駅とは真逆の方向に、オレは足を向けていた。

 閑静な住宅街の一角、年季と気合いの入ったアパートが、章の家だった。

 スマホの案内を止め、ポストから『林崎』の名字を探す。……あった、二階か。

 さび付いた鉄製の階段を上る。

 ピンポーン、と扉の傍の呼び鈴を押す。

 程なくして、中からふくよかなおばさんが出てきた。


「ども、クラスメイトの火堂ってもんです」

「あら~~! あきくんの友達!?」

「へへへへ」曖昧に笑って後頭部を掻いた。


 友達かどうかはわかんない。章がオレを悪く思っていなければ友達だけど、本人がどう感じているか次第だなぁ。
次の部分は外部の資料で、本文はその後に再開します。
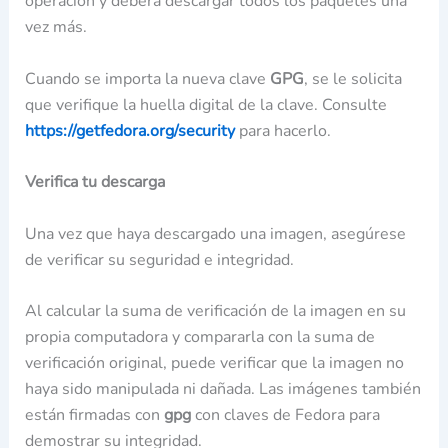
operación y deberá descargar todos los paquetes una
vez más.
Cuando se importa la nueva clave
GPG
, se le solicita
que verifique la huella digital de la clave. Consulte
https://getfedora.org/security
para hacerlo.
Verifica tu descarga
Una vez que haya descargado una imagen, asegúrese
de verificar su seguridad e integridad.
Al calcular la suma de verificación de la imagen en su
propia computadora y compararla con la suma de
verificación original, puede verificar que la imagen no
haya sido manipulada ni dañada. Las imágenes también
están firmadas con
gpg
con claves de Fedora para
demostrar su integridad.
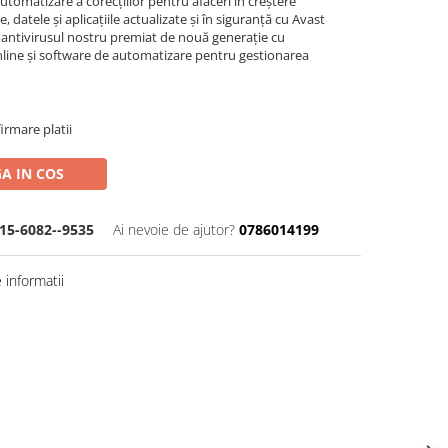
utomatizare a corecțiilor pentru afaceri în creștere
e, datele și aplicațiile actualizate și în siguranță cu Avast
 antivirusul nostru premiat de nouă generație cu
nline și software de automatizare pentru gestionarea
irmare platii
A IN COS
15-6082--9535
Ai nevoie de ajutor?
0786014199
informatii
 章のお母さん(暫定)は、にごした言葉の裏を好意的に解釈して、にこにこ笑っている。


「章くんに届け物がございまして」と、ノートを差し出した。


 まだ入学したてだから、授業は本格的になっていないけれど、不登校が続けばついていけなくなってしまうかもしれない――ということで、オレなりに三日分の授業をまとめたノートだ。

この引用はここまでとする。